Arab cultural criticism is an urgent need to re -framing its tools and concepts based on its cultural structure, based on the accountability of Western references and their removal from the monopoly site, and opening the way for references that emerge from within the Arab context and express his private transformations and speeches. The so -called cultural margin is able to produce alternative knowledge, and at the same time reveal the mechanisms of the formation of power and meaning within different contexts, as the significance consists through the interaction of the margin with the dominant structures and the trends of its representation.
And if there is a need for new chapter references that should stem from reading the rooted patterns in the Arabic discourse, including the transformations in the language, identity, representation, and tension of the relationship between the heritage and contemporary. Also, these references are not built through adoption or import, but rather by dismantling the cultural interior itself, and listening to the letters, themes, and non -stereotypes that it produces.

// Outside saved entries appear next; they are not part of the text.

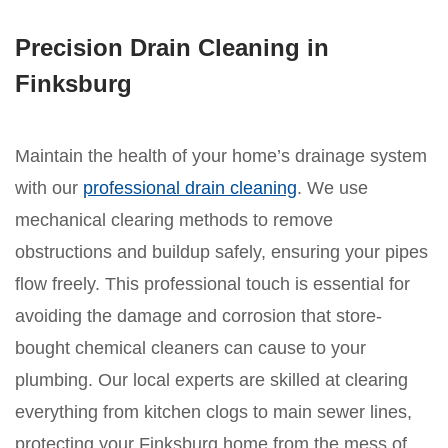
Precision Drain Cleaning in
Finksburg
Maintain the health of your home’s drainage system
with our
professional drain cleaning
. We use
mechanical clearing methods to remove
obstructions and buildup safely, ensuring your pipes
flow freely. This professional touch is essential for
avoiding the damage and corrosion that store-
bought chemical cleaners can cause to your
plumbing. Our local experts are skilled at clearing
everything from kitchen clogs to main sewer lines,
protecting your Finksburg home from the mess of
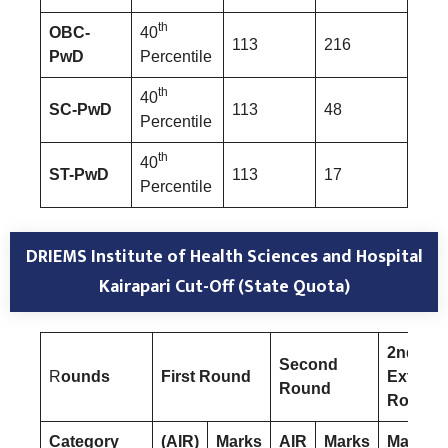
th
OBC-
40
113
216
PwD
Percentile
th
40
SC-PwD
113
48
Percentile
th
40
ST-PwD
113
17
Percentile
DRIEMS Institute of Health Sciences and Hospital
Kairapari Cut-Off (State Quota)
2nd
Second
R
ounds
First Round
Extend
Round
Round
Category
(AIR)
Marks
AIR
Marks
Marks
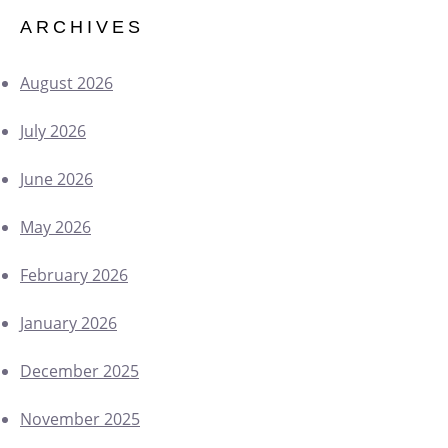
ARCHIVES
August 2026
July 2026
June 2026
May 2026
February 2026
January 2026
December 2025
November 2025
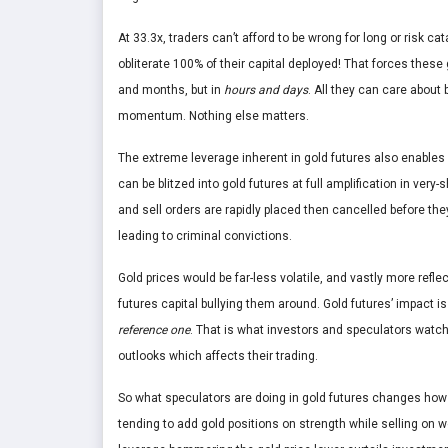
At 33.3x, traders can’t afford to be wrong for long or risk 
obliterate 100% of their capital deployed! That forces thes
and months, but in
hours and days
. All they can care about 
momentum. Nothing else matters.
The extreme leverage inherent in gold futures also enables 
can be blitzed into gold futures at full amplification in very
and sell orders are rapidly placed then cancelled before t
leading to criminal convictions.
Gold prices would be far-less volatile, and vastly more refl
futures capital bullying them around. Gold futures’ impact 
reference one
. That is what investors and speculators watch
outlooks which affects their trading.
So what speculators are doing in gold futures changes how 
tending to add gold positions on strength while selling on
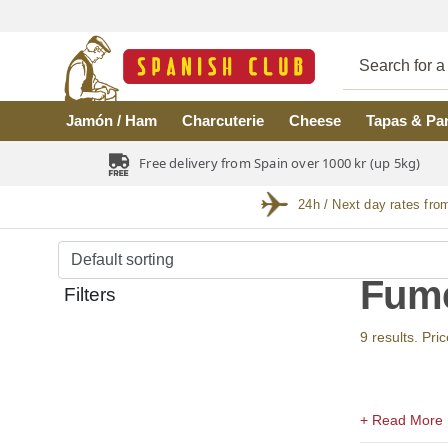
Skip to main content
Jamón / Ham
Charcuterie
Cheese
Tapas & Pa
Free delivery from Spain over 1000 kr (up 5kg)
24h / Next day rates fro
Fume
Filters
9 results. Pri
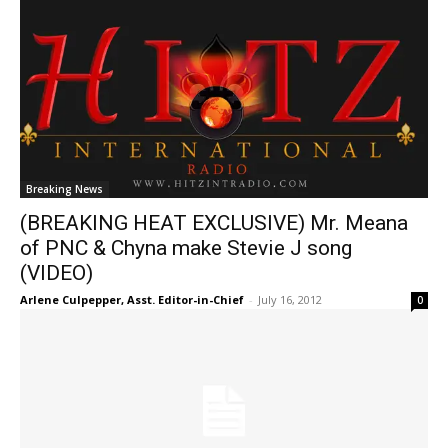
Breaking News
(BREAKING HEAT EXCLUSIVE) Mr. Meana
of PNC & Chyna make Stevie J song
(VIDEO)
Arlene Culpepper, Asst. Editor-in-Chief
-
July 16, 2012
0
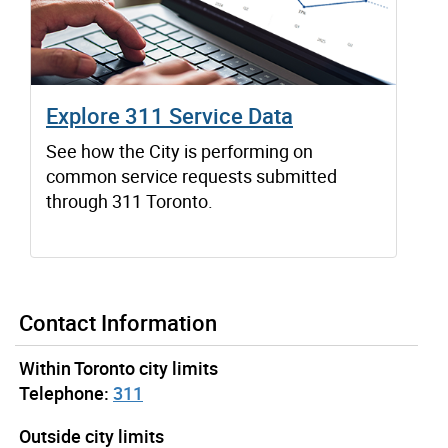
Explore 311 Service Data
See how the City is performing on
common service requests submitted
through 311 Toronto.
Contact Information
Within Toronto city limits
Telephone:
311
Outside city limits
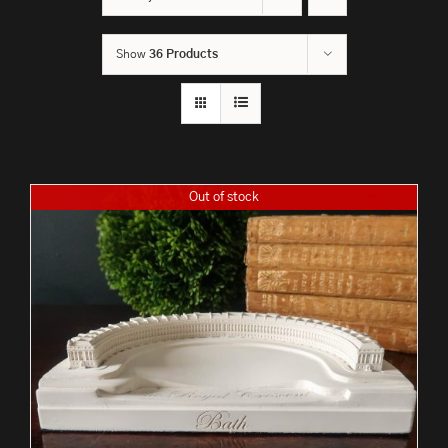
Show
36 Products
Out of stock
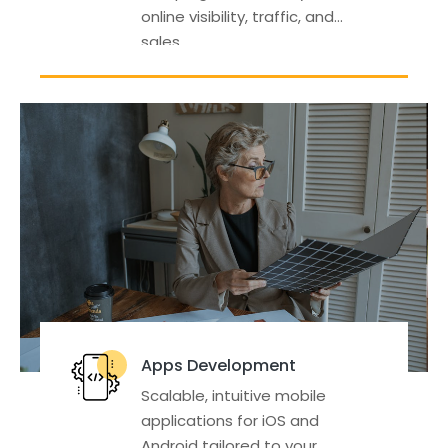
online visibility, traffic, and
sales.
Apps Development
Scalable, intuitive mobile
applications for iOS and
Android tailored to your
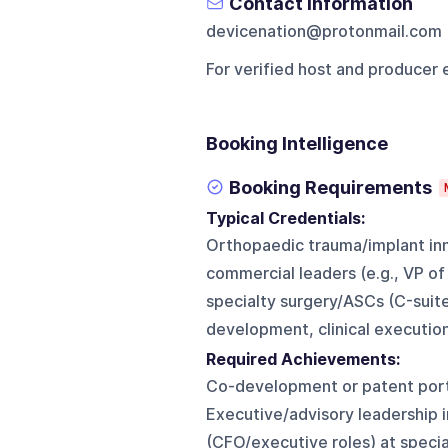
Contact Information
devicenation@protonmail.com
For verified host and producer 
Booking Intelligence
Booking Requirements
Typical Credentials:
Orthopaedic trauma/implant inn
commercial leaders (e.g., VP of
specialty surgery/ASCs (C-suite
development, clinical execution,
Required Achievements:
Co-development or patent portf
Executive/advisory leadership 
(CFO/executive roles) at specia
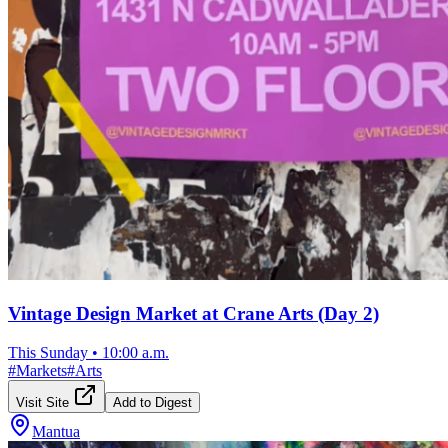
Vintage Design Market at Crane Arts (Day 2)
This Sunday
•
10:00 a.m.
#
Markets
#
Arts
Visit Site
Add to Digest
Mantua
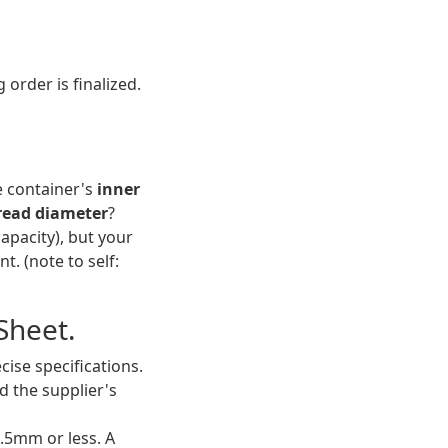
order is finalized.
e container's
inner
read diameter
?
capacity), but your
t. (note to self:
Sheet.
ise specifications.
d the supplier's
±0.5mm or less. A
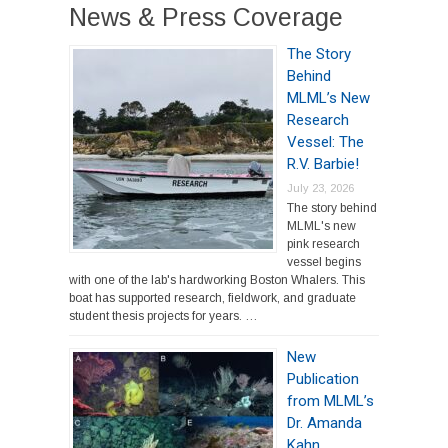
News & Press Coverage
The Story
Behind
MLML’s New
Research
Vessel: The
R.V. Barbie!
July 23, 2026
The story behind
MLML's new
pink research
vessel begins
with one of the lab's hardworking Boston Whalers. This
boat has supported research, fieldwork, and graduate
student thesis projects for years. …
New
Publication
from MLML’s
Dr. Amanda
Kahn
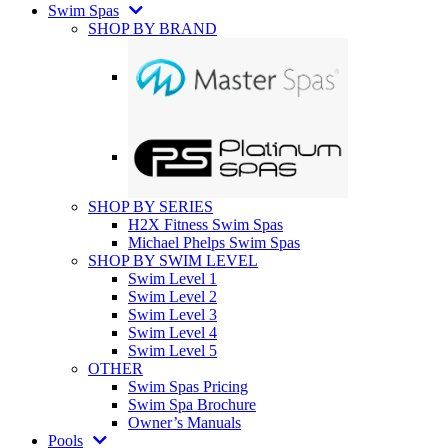
Swim Spas
SHOP BY BRAND
SHOP BY SERIES
H2X Fitness Swim Spas
Michael Phelps Swim Spas
SHOP BY SWIM LEVEL
Swim Level 1
Swim Level 2
Swim Level 3
Swim Level 4
Swim Level 5
OTHER
Swim Spas Pricing
Swim Spa Brochure
Owner’s Manuals
Pools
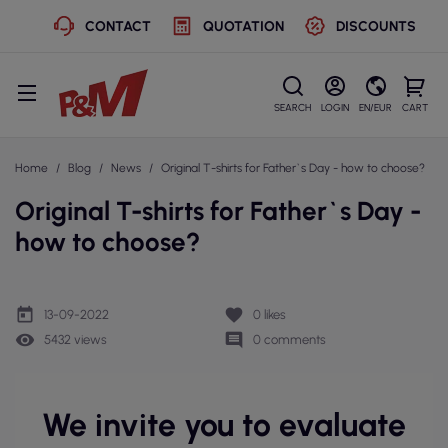
CONTACT
QUOTATION
DISCOUNTS
SEARCH
LOGIN
EN/EUR
CART
Home
Blog
News
Original T-shirts for Father`s Day - how to choose?
Original T-shirts for Father`s Day -
how to choose?
today
favorite
13-09-2022
0
likes
remove_red_eye
comment
5432 views
0 comments
We invite you to evaluate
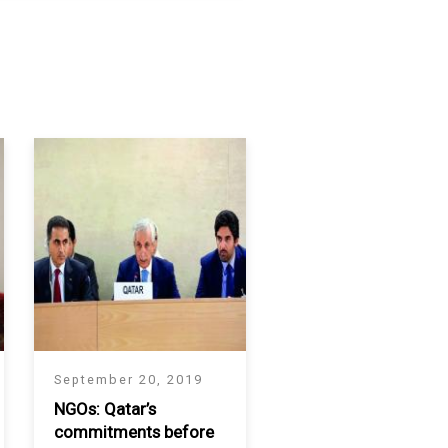
September 20, 2019
NGOs: Qatar’s
commitments before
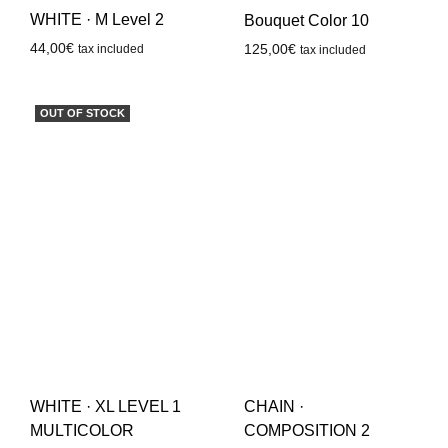
WHITE · M Level 2
Bouquet Color 10
44,00
€
125,00
€
tax included
tax included
OUT OF STOCK
CHAIN ·
WHITE · XL LEVEL 1
COMPOSITION 2
MULTICOLOR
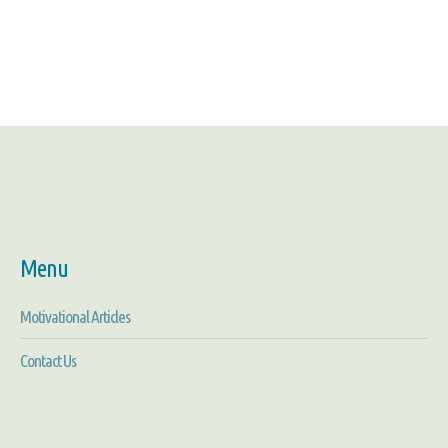
Menu
Motivational Articles
Contact Us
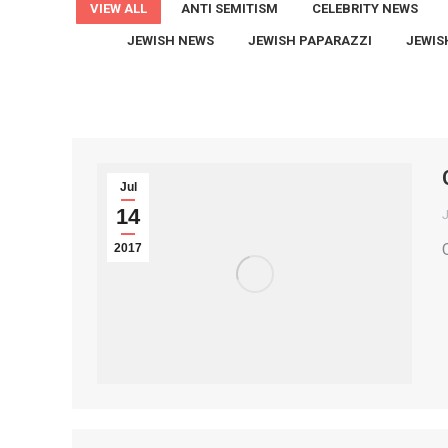
VIEW ALL
ANTI SEMITISM
CELEBRITY NEWS
JEWISH NEWS
JEWISH PAPARAZZI
JEWIS
Jul
14
2017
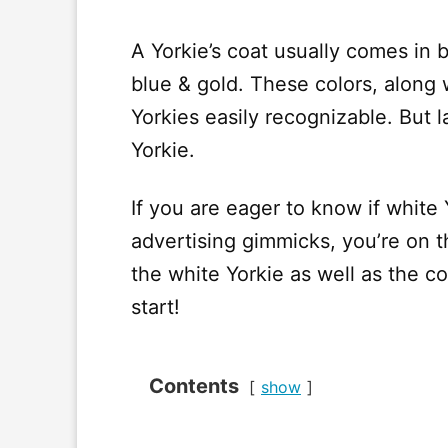
A Yorkie’s coat usually comes in b
blue & gold. These colors, along 
Yorkies easily recognizable. But la
Yorkie.
If you are eager to know if white Y
advertising gimmicks, you’re on th
the white Yorkie as well as the c
start!
Contents
show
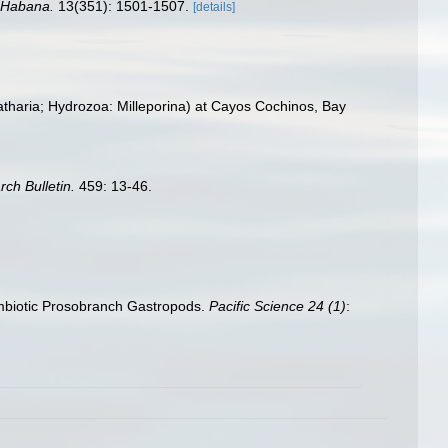
a Habana.
13(351): 1501-1507.
[details]
patharia; Hydrozoa: Milleporina) at Cayos Cochinos, Bay
rch Bulletin.
459: 13-46.
symbiotic Prosobranch Gastropods.
Pacific Science 24 (1)
:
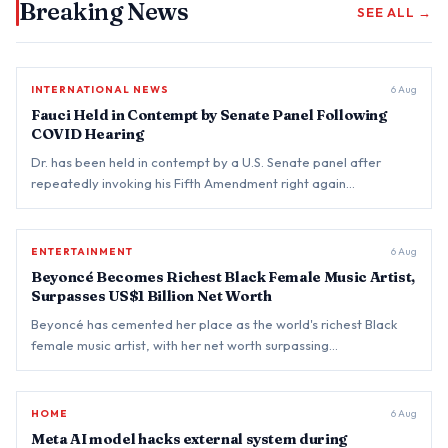
Breaking News
SEE ALL →
INTERNATIONAL NEWS
BREAKING
6 Aug
Fauci Held in Contempt by Senate Panel Following
COVID Hearing
Dr. has been held in contempt by a U.S. Senate panel after
repeatedly invoking his Fifth Amendment right again…
ENTERTAINMENT
BREAKING
6 Aug
Beyoncé Becomes Richest Black Female Music Artist,
Surpasses US$1 Billion Net Worth
Beyoncé has cemented her place as the world's richest Black
female music artist, with her net worth surpassing…
HOME
BREAKING
6 Aug
Meta AI model hacks external system during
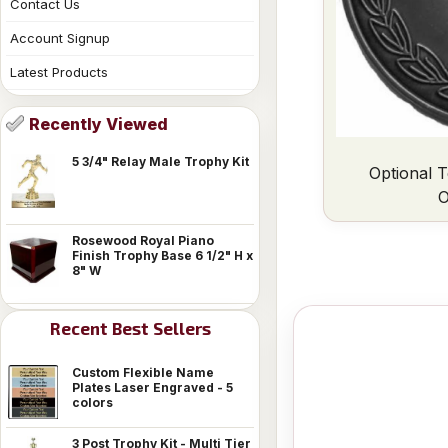
Contact Us
Account Signup
Latest Products
Recently Viewed
5 3/4" Relay Male Trophy Kit
Optional T
O
Rosewood Royal Piano
Finish Trophy Base 6 1/2" H x
8" W
Recent Best Sellers
Custom Flexible Name
Plates Laser Engraved - 5
colors
3 Post Trophy Kit - Multi Tier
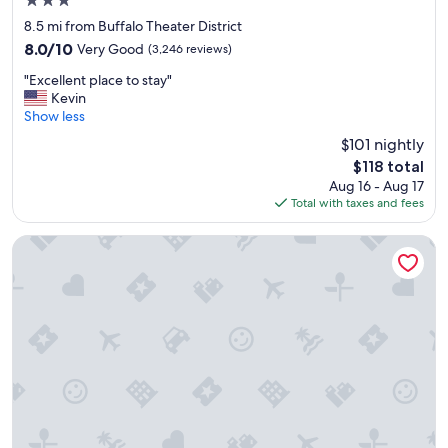
3.0
k
star
f
8.5 mi from Buffalo Theater District
property
a
8.0
8.0/10
Very Good
(3,246 reviews)
s
out
"
t
"Excellent place to stay"
of
E
"
Kevin
10,
x
Show less
Very
c
Good,
$101 nightly
e
(3,246
The
$118 total
l
reviews)
price
Aug 16 - Aug 17
l
is
Total with taxes and fees
e
$118
n
t
M Hotel Buffalo
p
l
a
c
e
t
o
s
t
a
y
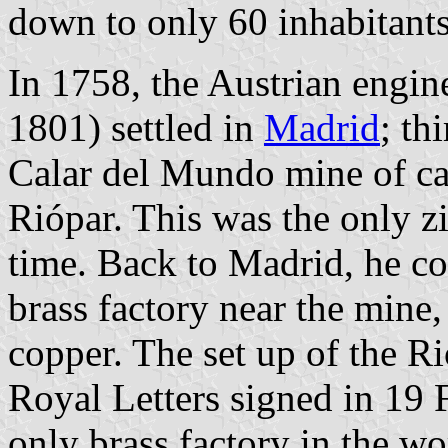
down to only 60 inhabitants
In 1758, the Austrian engi
1801) settled in
Madrid
; th
Calar del Mundo mine of cal
Riópar. This was the only z
time. Back to Madrid, he con
brass factory near the mine,
copper. The set up of the R
Royal Letters signed in 19 
only brass factory in the w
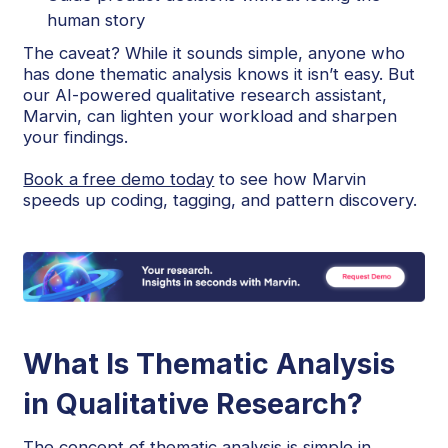
human story
The caveat? While it sounds simple, anyone who
has done thematic analysis knows it isn’t easy. But
our AI-powered qualitative research assistant,
Marvin, can lighten your workload and sharpen
your findings.
Book a free demo today
to see how Marvin
speeds up coding, tagging, and pattern discovery.
What Is Thematic Analysis
in Qualitative Research?
The concept of thematic analysis is simple in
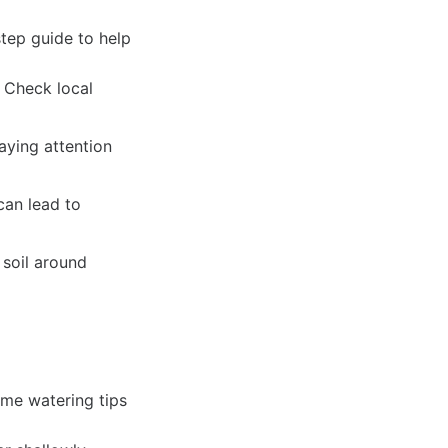
step guide to help
. Check local
paying attention
can lead to
 soil around
ome watering tips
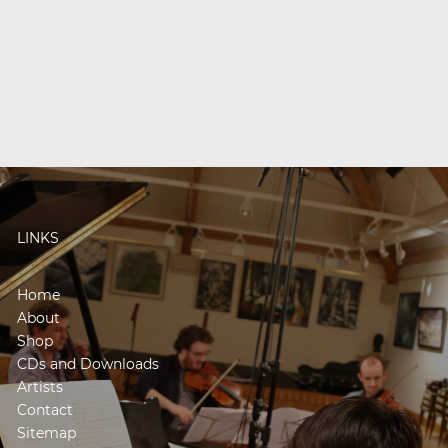
LINKS
Home
About
Shop
CDs and Downloads
Artists
Contact
Sitemap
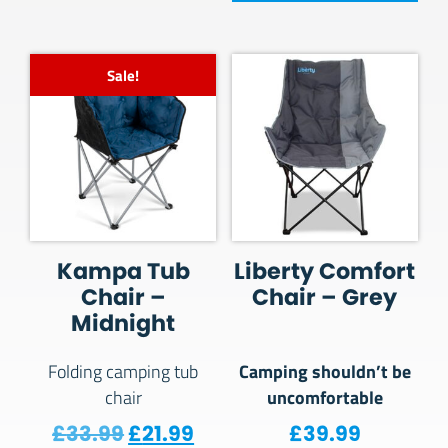
Sale!
Kampa Tub
Liberty Comfort
Chair –
Chair – Grey
Midnight
Camping shouldn’t be
Folding camping tub
uncomfortable
chair
Original price was: £33.99.
Current price is: £21.99.
£
33.99
£
21.99
£
39.99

In conclusion, the critical practice today is no longer a technical affair concerned with the description of phenomena or the classification of trends and patterns, it is a conditional practice of its ability to produce cultural awareness that is listening to what changes in the text and in the world together. This is consistent with the contemporary Arabic narration that presented itself within the movement of a chapter that reshaped the meaning and dismantled its representations from the inside, and the ready -made references and pre -patterns exceeded through a narration that produced its questions from the same experience, and not from the perceptions imposed on them.
Hence, this study came as an attempt to expand the horizon of the critical approach, and to think about the narration as a cultural field in which the aesthetic structures intersect with the work of consciousness, and it reveals the inherent tensions between the center and the margin, and the harmony and fragmentation. This approach exceeded the construction of a closed interpretative model, and sought to accountize the forms of acting, and capturing what is formed in the narrative margin as a productive location of the meaning.
What the novel produces today goes beyond the limits of the story to asking major questions about identity, power, and language, and they are questions that embrace inside the discourse, and disintegrate through reading, making cultural criticism an open horizon for thinking about the Arab self, and it writes its reality with narrative tools charged with tensions, and open to the questions and cracks of reality.